Mesures possibles

Nous réalisons des mesures de spectroscopie optique dans la gamme du proche UV-visible (250-800 nm) sur des matériaux semiconducteurs de 5 à 300 K.

Spectroscopie optique classique

Etude en lumière blanche

Nous pouvons mesurer la réflectivité ou la transmission d’un échantillon avec une source xénon (230-2000 nm) en incidence normale. Figure 1 : Mesure de réflectivité et transmission d’un miroir de Bragg centré pour le proche UV [JAP 120, 093107 (2016)]

Etude sous excitation laser Des mesures de photoluminescence peuvent être réalisées de 5 à 300 K sous excitation continue ou impulsionnelle. La taille du faisceau de pompe peut être ajusté d’un diamètre de 2 µm jusqu’à plusieurs dizaines de µm. La puissance moyenne de l’injection optique est mesurée en temps réel et peut varier de la dizaine de nW jusqu’à quelques mW. Le signal détecté peut être polarisé (champ électrique perpendiculaire ou parallèle au plan d’incidence). Il est aussi possible de réaliser des mesures résolues en angle de 0 à 90° à température ambiante. Figure 2 : Photoluminescence de ZnO massif à 5 K sous excitation continue. Micro-photoluminescence en puissance sur une microcavité GaN à température ambiante sous excitation impulsionnelle [APL 104 241113 (2014)].

Spectroscopie optique avancée

Imagerie en espace réel et en espace réciproque

Avec un objectif de microscope il est possible de faire de l’imagerie en espace réel, c’est-à-dire de regarder la surface de l’échantillon avec un grandissement de x30 ou x150 et ainsi faire des mesures en un point spécifique ou sur des nano- ou micro-structures uniques (figure 3). Il est aussi possible d’imager le plan de Fourier (espace réciproque, émission en champ lointain) pour connaitre l’émission angulaire (±30°) en un point de l’échantillon. Figure 3 : Image en espace réel de l’émission d’un micro-fil GaN. Image en espace réciproque de l’émission angulaire d’une microcavité GaN à 350 K, effet laser à polaritons.

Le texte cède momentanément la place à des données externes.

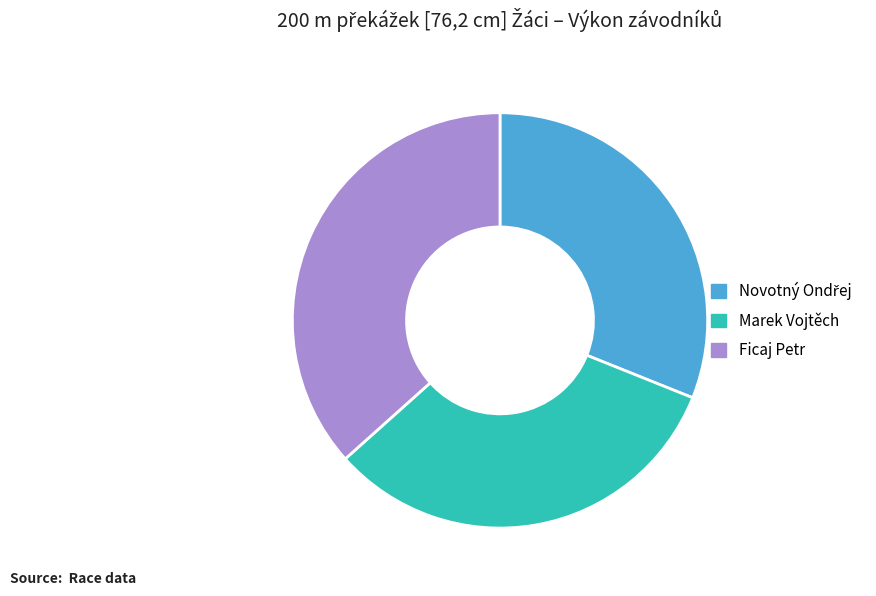

Is it true that Ficaj Petr is 22% of the pie?

False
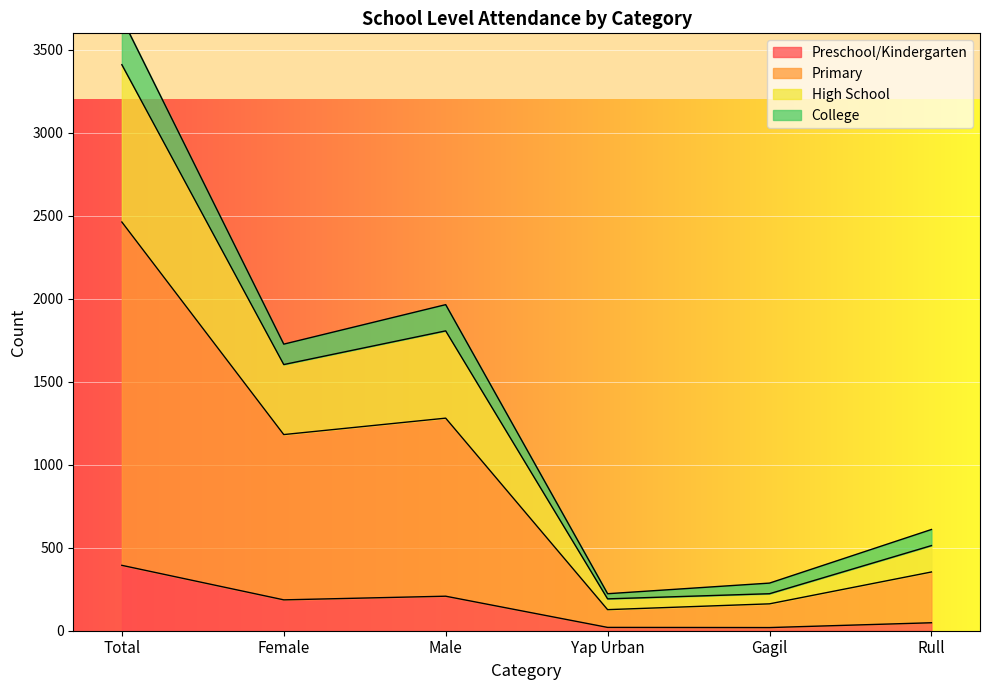

True or false: High School and Primary intersect in this chart.

False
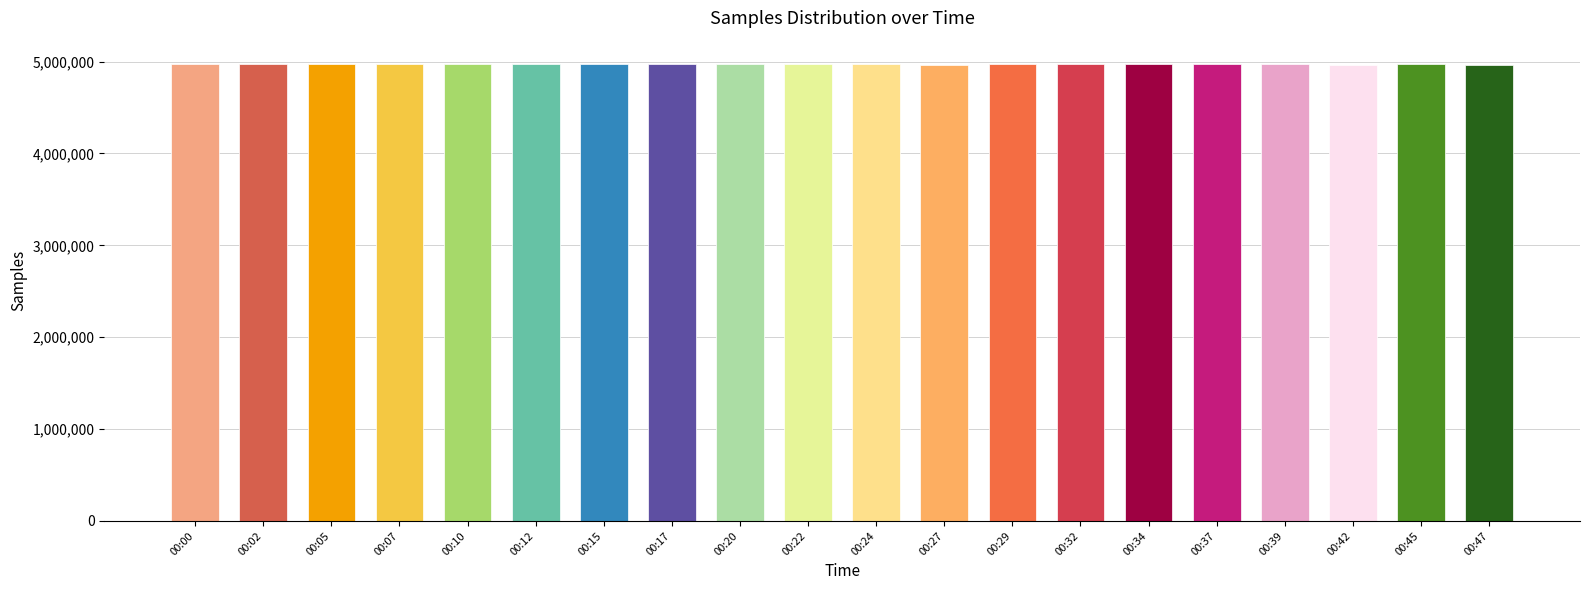

What is the value of the 9th bar from the left?

4978628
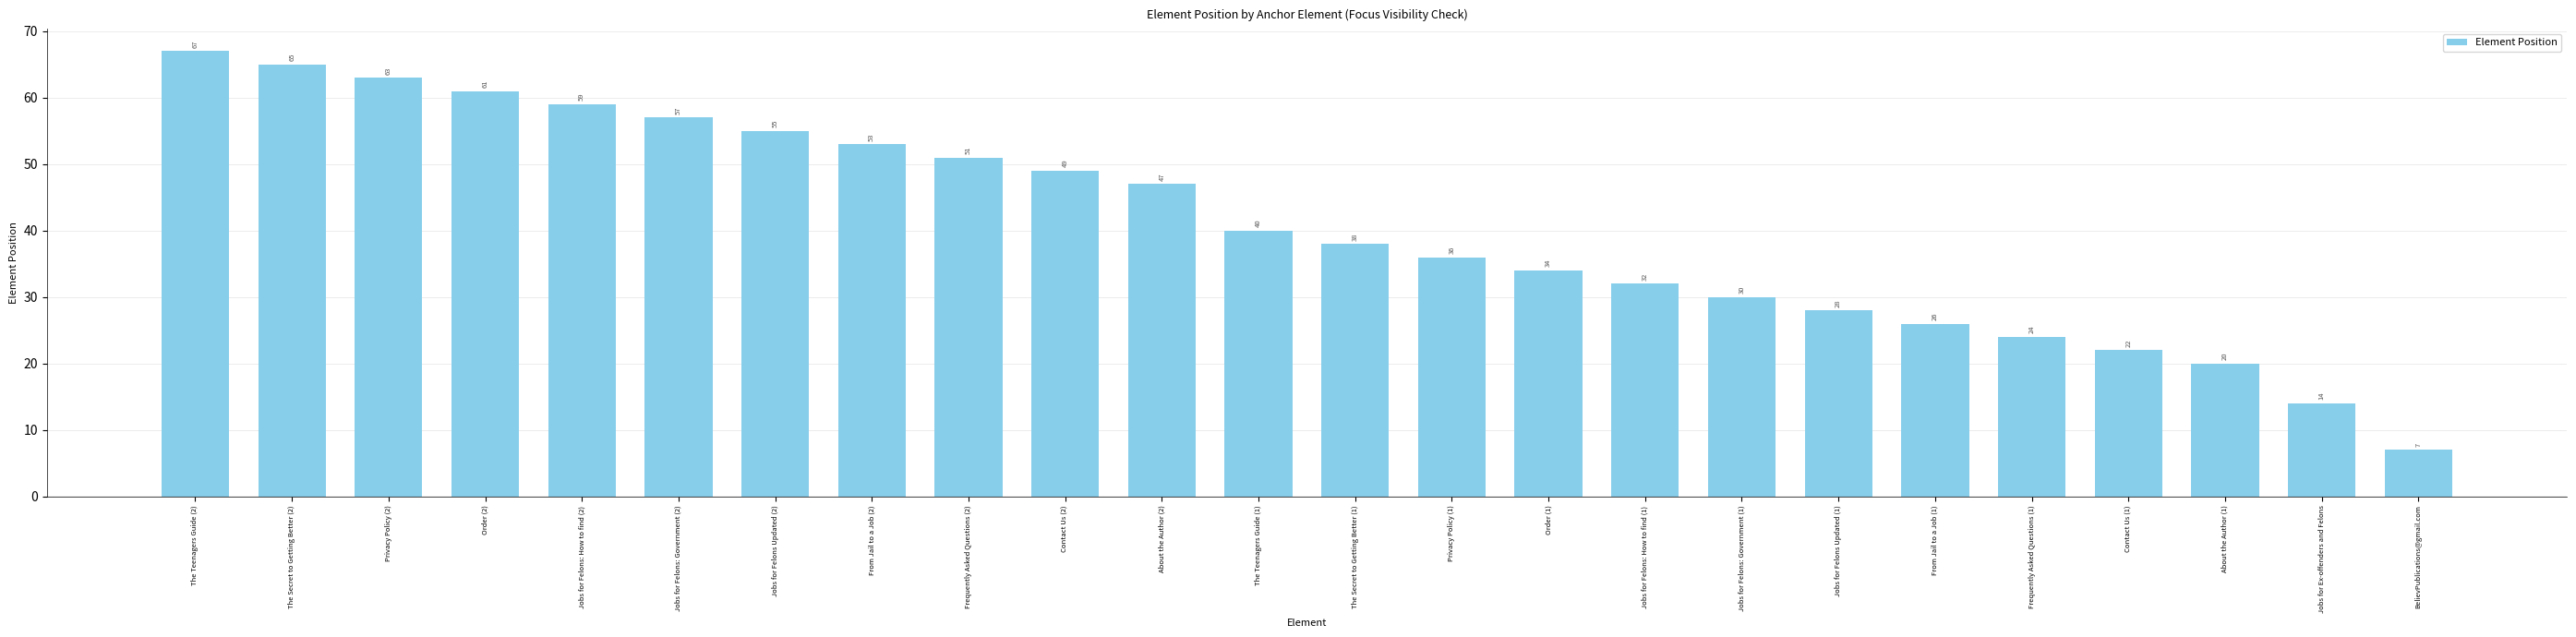

What is the label of the 19th bar from the left?

From Jail to a Job (1)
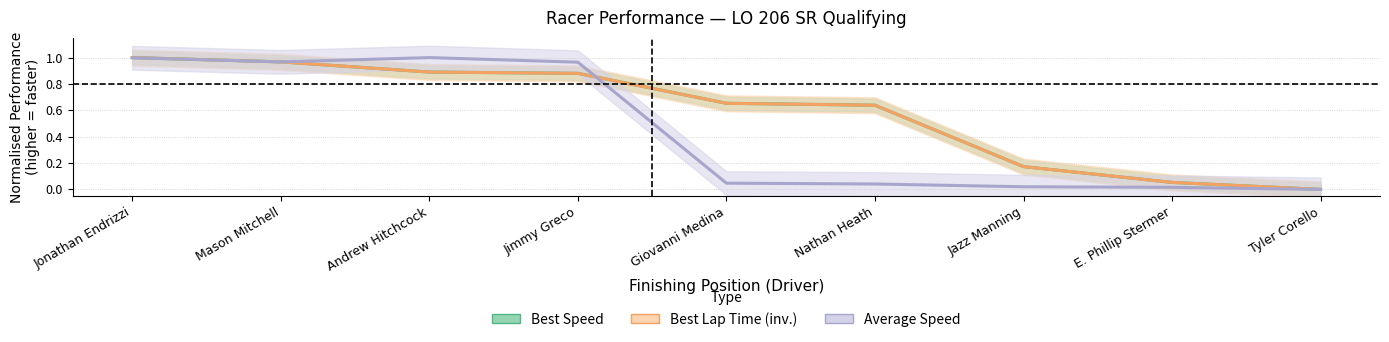

Does the chart display data point markers on the line(s)?

No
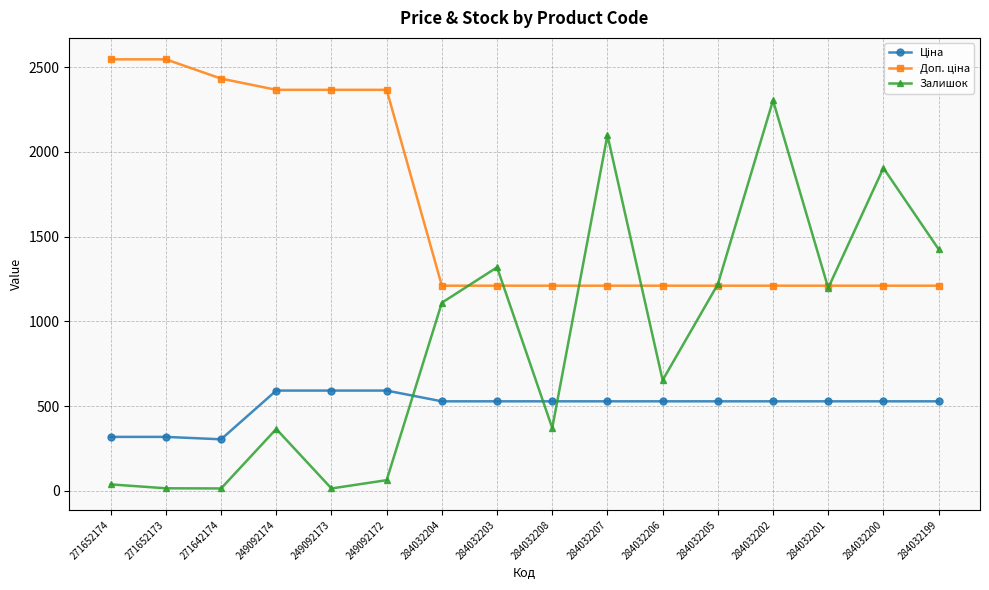

What is the average value of the Залишок series?

882.0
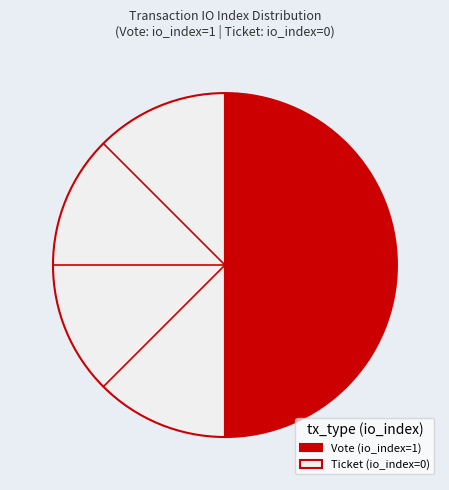

Do Ticket (io_index=0) and Vote (io_index=1) together represent more than half of the pie?

Yes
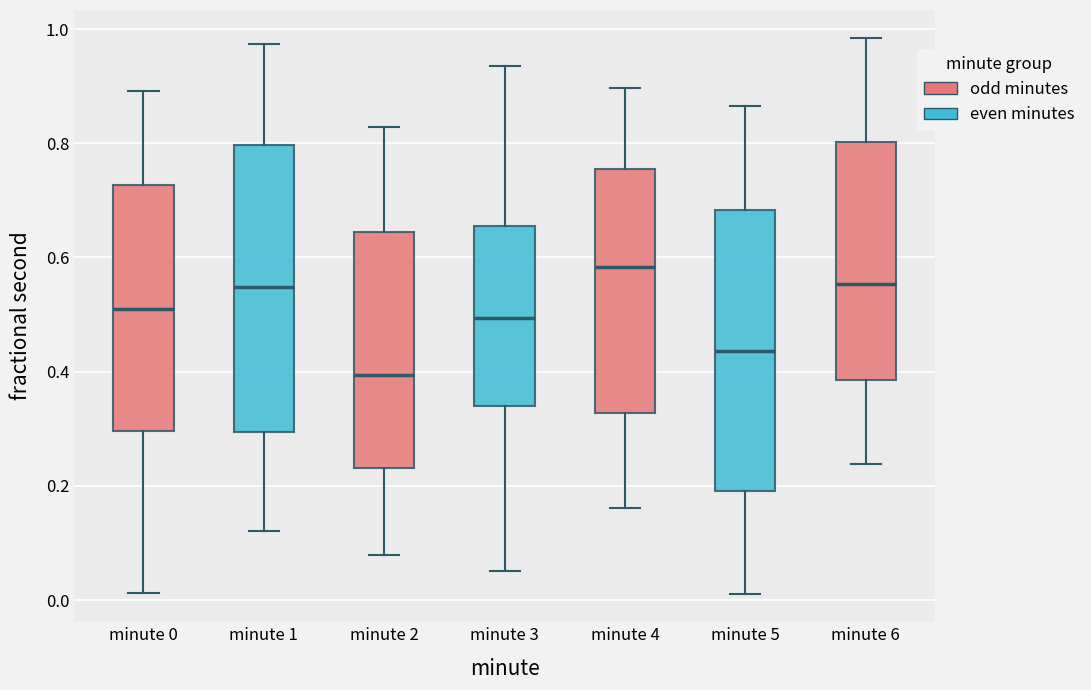

Reading left to right, transcribe this box plot: for each box, give where its median line is, the range the box spans, and where its two whiskers end, as read against the y-axis. The values are not printed on the chart, so give them approximately, as read against the axis.

minute 0: median 0.50, box 0.30 to 0.72, whiskers 0.02 to 0.90
minute 1: median 0.54, box 0.30 to 0.80, whiskers 0.12 to 0.98
minute 2: median 0.40, box 0.24 to 0.64, whiskers 0.08 to 0.82
minute 3: median 0.50, box 0.34 to 0.66, whiskers 0.06 to 0.94
minute 4: median 0.58, box 0.32 to 0.76, whiskers 0.16 to 0.90
minute 5: median 0.44, box 0.20 to 0.68, whiskers 0.00 to 0.86
minute 6: median 0.56, box 0.38 to 0.80, whiskers 0.24 to 0.98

Mélange à 4 ondes dégénéré en fréquence

La spectroscopie de mélange à 4 ondes est une méthode qui permet de mesurer le temps de décohérence (T2) d’un système. Les impulsions k1 et k2 sont envoyées sur l’échantillon avec un intervalle de temps τ. Ces deux impulsions vont créer chacune une polarisation. Les deux polarisations interagissent pour former un réseau suivant la direction k2-k1. La seconde impulsion va s’autodiffracter sur ce réseau dans la direction 2k2-k1 ; c’est ce signal qui est détecté lors d’une résolution temporelle ou spectrale.

Figure 4 : Mesures de mélange à quatre ondes résolue en temps et résolue spectralement dans ZnO à 5 K [PRB 90, 045204 (2014).